As shown in the figure below:

The framework distinguishes between three key objects: the ACG template, the realized graph, and the execution trace. The template is a reusable executable specification defined as Gˉ=(V,E,Φ,Σ,A), where V and E represent nodes and edges, Φ contains node parameters like prompts and tools, Σ is the scheduling policy, and A defines admissible actions. The realized graph Grun is the specific structure actually used for a particular run, which may differ from the template through selection or editing. The execution trace τ={(st,at,ot,ct)}t=1T records the sequence of states, actions, observations, and costs produced during execution.

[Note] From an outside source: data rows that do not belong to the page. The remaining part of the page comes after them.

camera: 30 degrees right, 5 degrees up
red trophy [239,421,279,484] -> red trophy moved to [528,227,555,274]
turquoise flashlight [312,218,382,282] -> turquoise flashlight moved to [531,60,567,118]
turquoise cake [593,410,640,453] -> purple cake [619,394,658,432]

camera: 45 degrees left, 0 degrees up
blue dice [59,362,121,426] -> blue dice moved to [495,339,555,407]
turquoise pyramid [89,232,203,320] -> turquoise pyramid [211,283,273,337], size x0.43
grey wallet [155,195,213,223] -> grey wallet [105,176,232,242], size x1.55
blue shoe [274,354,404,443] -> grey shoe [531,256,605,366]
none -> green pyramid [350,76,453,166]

Workflow optimization methods are categorized based on when the structure is determined. Static methods optimize a reusable template before deployment, focusing on offline template search, node-level optimization, or joint optimization of structure and local configuration. Dynamic methods determine part of the workflow at inference time, allowing for runtime adaptation. This includes selection and pruning of a fixed super-graph, pre-execution workflow generation based on query difficulty, or in-execution editing where the structure is revised during execution in response to feedback. The optimization objective generally balances task quality R(τ;x) against execution cost C(τ), formulated as maximizing E[R(τ;x)−λC(τ)].

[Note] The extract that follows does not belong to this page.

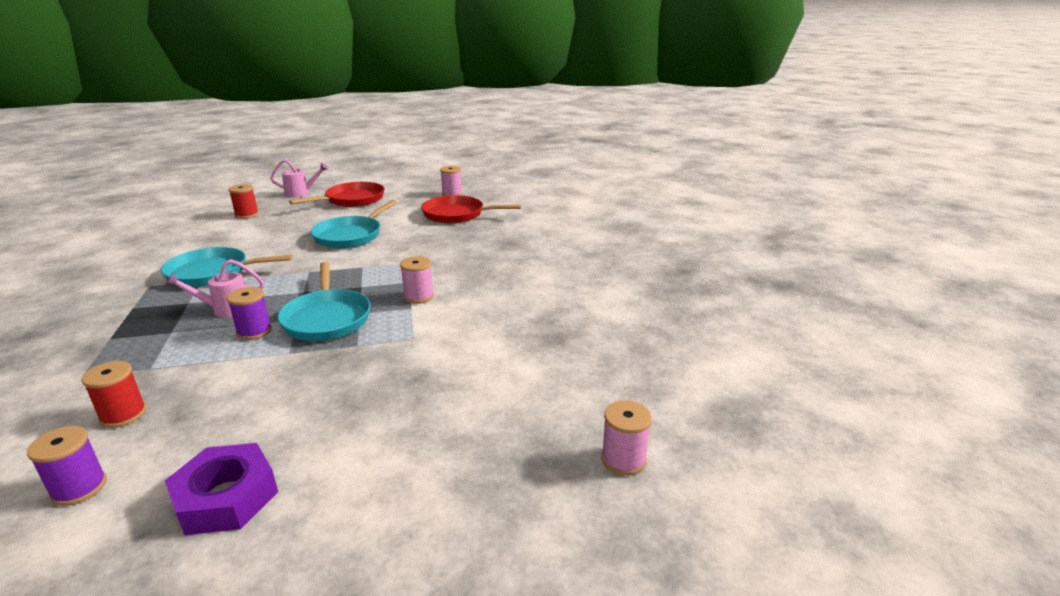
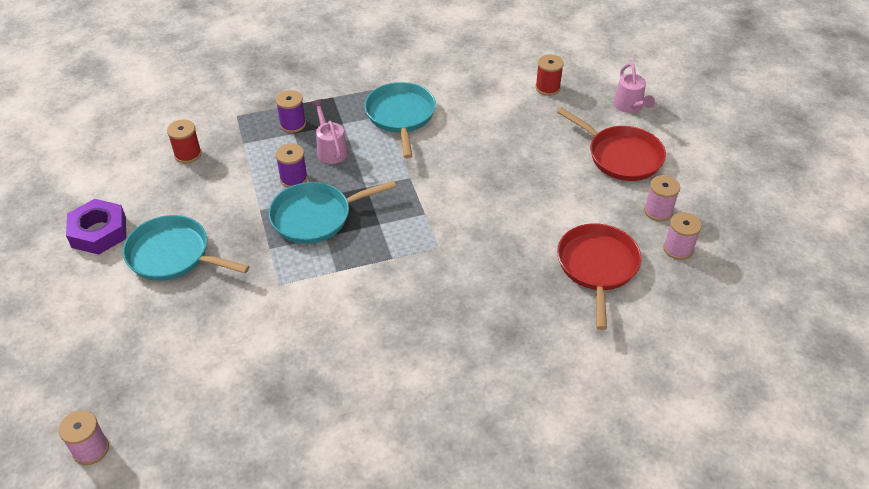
camera: 85 degrees right, 20 degrees up
purple spool [27,426,107,506] -> purple spool moved to [276,90,306,133]
turquoise pan [311,200,397,248] -> turquoise pan moved to [123,215,250,281]
pink spool [400,256,434,304] -> pink spool moved to [644,175,680,221]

The framework also outlines orthogonal comparison axes such as optimization target (node, graph, joint), feedback mechanisms (metric, verifier, preference), and update mechanisms (search generator, controller RL). Evaluation involves structure-aware assessment, downstream task validation, and efficiency metrics. Finally, the authors identify open questions regarding design trade-offs, such as when static optimization suffices versus when dynamic adaptation is necessary, and the role of verifiers in ensuring workflow validity.
Experiment
- A standardized classification card is used to compare methods across stable dimensions like structural settings, optimization levels, and update mechanisms, ensuring consistent evaluation rather than relying on paper-specific descriptions.
- Experiments validate that specific algorithm choices depend heavily on the available signals and evidence; for instance, search works best with trusted evaluators and discrete action spaces, while reinforcement learning suits sequential generation but requires careful reward design.
- Evaluation protocols are shown to require a separation between structure-aware assessment of workflow quality and downstream task validation to distinguish between plausible graph generation and actual task success.
- Studies demonstrate that reporting graph-level properties and robustness under perturbations, such as tool failures or schema drift, is essential to differentiate genuine structural improvements from brute-force compute or uncontrolled cost growth.